(Collected data entries)

###

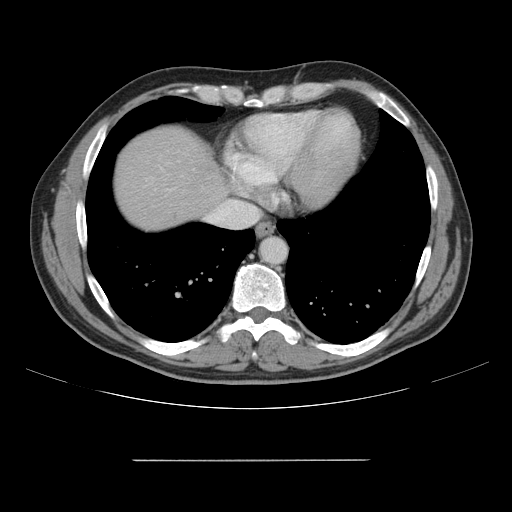
Contrast-enhanced abdominal CT, one axial slice. Slice 143 of 164 in the series (ordered by position). 120 kVp. Intravenous contrast given. Soft-tissue window (W 400 / L 40 HU). 2.5 mm slice thickness. 512 × 512 image matrix, field of view 404 × 404 mm. From the clinical record (not read from this slice): patient: male, age 58 years at operation; diagnosis: colorectal cancer liver metastases, imaged before liver resection; multiple liver metastases: yes; largest metastasis: 1 cm; disease in both lobes: no.
Annotated regions visible in this slice (expert manual segmentation):
- hepatic veins: bounding box [x1, y1, x2, y2] px = [206, 200, 258, 228]
- liver: [114, 126, 224, 231]
- planned liver remnant (the part of the liver to remain after resection): [114, 126, 225, 231]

###

→ **Prompt**
Give the data above again in full and unchanged, skipping the pictures.

→ **Expected output**
Contrast-enhanced abdominal CT, one axial slice. Slice 143 of 164 in the series (ordered by position). 120 kVp. Intravenous contrast given. Soft-tissue window (W 400 / L 40 HU). 2.5 mm slice thickness. 512 × 512 image matrix, field of view 404 × 404 mm. From the clinical record (not read from this slice): patient: male, age 58 years at operation; diagnosis: colorectal cancer liver metastases, imaged before liver resection; multiple liver metastases: yes; largest metastasis: 1 cm; disease in both lobes: no.
Annotated regions visible in this slice (expert manual segmentation):
- hepatic veins: bounding box [x1, y1, x2, y2] px = [206, 200, 258, 228]
- liver: [114, 126, 224, 231]
- planned liver remnant (the part of the liver to remain after resection): [114, 126, 225, 231]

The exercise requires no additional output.